The question comes down to is “Is design real or illusory?” Intelligent design theory contends that it’s real. Intelligent design does not negate science or even much of evolutionary theory, but it does argue that living organisms look designed because they actually are designed. This conclusion is based on evidence first of all, not religion.
Good Illustration:
The Easter Island statues — Archeologists, still don’t know the exact means by which they were carved or erected. The ancient head carvers might have used metallic hammers, rock chisels, or lasers for that matter. Though archaeologists lack the evidence to decide between various hypotheses about how the figures were constructed, they can still definitely infer that intelligent agents made them. In the same way, we can conclude that an intelligence played a causal role in the origin of the Cambrian animals. Even if we cannot decide what material means, if any, the designing intelligence used to transmit the information, or shape matters or impart its design ideas to living form.
Good Quotes:
- After giving a lecture in America J.Y. Chen, a Chineses scientist vociferously critical of Neo-Darwinian orthodoxy was asked why he wasn’t nervous about his anti-Darwin perspective. He gave his answer with a wry smile “In China, we can criticize Darwin but not the government. In America, you can criticize the government, but not Darwin!”
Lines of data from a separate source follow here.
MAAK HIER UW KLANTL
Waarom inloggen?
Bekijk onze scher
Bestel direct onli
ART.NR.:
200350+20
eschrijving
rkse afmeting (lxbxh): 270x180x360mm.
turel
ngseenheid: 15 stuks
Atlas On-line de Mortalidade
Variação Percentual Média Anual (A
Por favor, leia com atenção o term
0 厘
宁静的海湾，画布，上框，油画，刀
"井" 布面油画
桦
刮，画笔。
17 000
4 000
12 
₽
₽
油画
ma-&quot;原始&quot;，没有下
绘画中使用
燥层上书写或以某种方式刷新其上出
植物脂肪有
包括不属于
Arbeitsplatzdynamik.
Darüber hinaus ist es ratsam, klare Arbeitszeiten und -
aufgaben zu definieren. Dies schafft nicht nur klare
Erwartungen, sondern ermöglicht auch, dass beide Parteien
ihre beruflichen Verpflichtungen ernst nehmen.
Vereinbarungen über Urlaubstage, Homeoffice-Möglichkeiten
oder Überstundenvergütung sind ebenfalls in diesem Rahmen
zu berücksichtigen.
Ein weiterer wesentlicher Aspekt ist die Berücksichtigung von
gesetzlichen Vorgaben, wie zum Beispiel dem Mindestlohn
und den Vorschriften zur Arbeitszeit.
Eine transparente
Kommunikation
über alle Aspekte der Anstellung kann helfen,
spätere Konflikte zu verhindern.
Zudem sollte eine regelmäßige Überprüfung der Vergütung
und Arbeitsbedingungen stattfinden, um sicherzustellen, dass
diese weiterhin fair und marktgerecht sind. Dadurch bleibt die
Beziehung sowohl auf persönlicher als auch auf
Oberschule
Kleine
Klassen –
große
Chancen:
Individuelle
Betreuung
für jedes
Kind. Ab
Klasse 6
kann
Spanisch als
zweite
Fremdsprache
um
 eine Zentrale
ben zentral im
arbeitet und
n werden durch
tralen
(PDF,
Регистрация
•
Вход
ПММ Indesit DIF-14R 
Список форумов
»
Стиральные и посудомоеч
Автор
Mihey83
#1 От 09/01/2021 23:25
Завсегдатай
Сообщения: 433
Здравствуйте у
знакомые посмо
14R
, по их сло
- Microevolution looks at adaptations that concern the survival of the fittest, not the arrival of the fittest, the question of origins remains unsolved.
- Michael Polanyi argues that “chemistry and physics alone could not produce the information in DNA any more than ink and paper alone could produce the information in a book.”
3 Responses
This is my only book in this area! I have stayed away from science books, but I must say I really enjoyed it. This book has given me non-religious permission to be very skeptical of the basic tenets of Darwinian evolution. — Meyer is a good writer as well, helpful illustrations and lots of stories mixed in to make the science understandable. Meyer is committed to a very old earth, and loads of aspects about evolution make sense to him, he is not into young earth creation at all or even a Collins type of Theistic evolution. The book is simply a full-on assault of Darwinism & neo-Darwinism.
Would this be your top book in this area, or would you recommend another one first?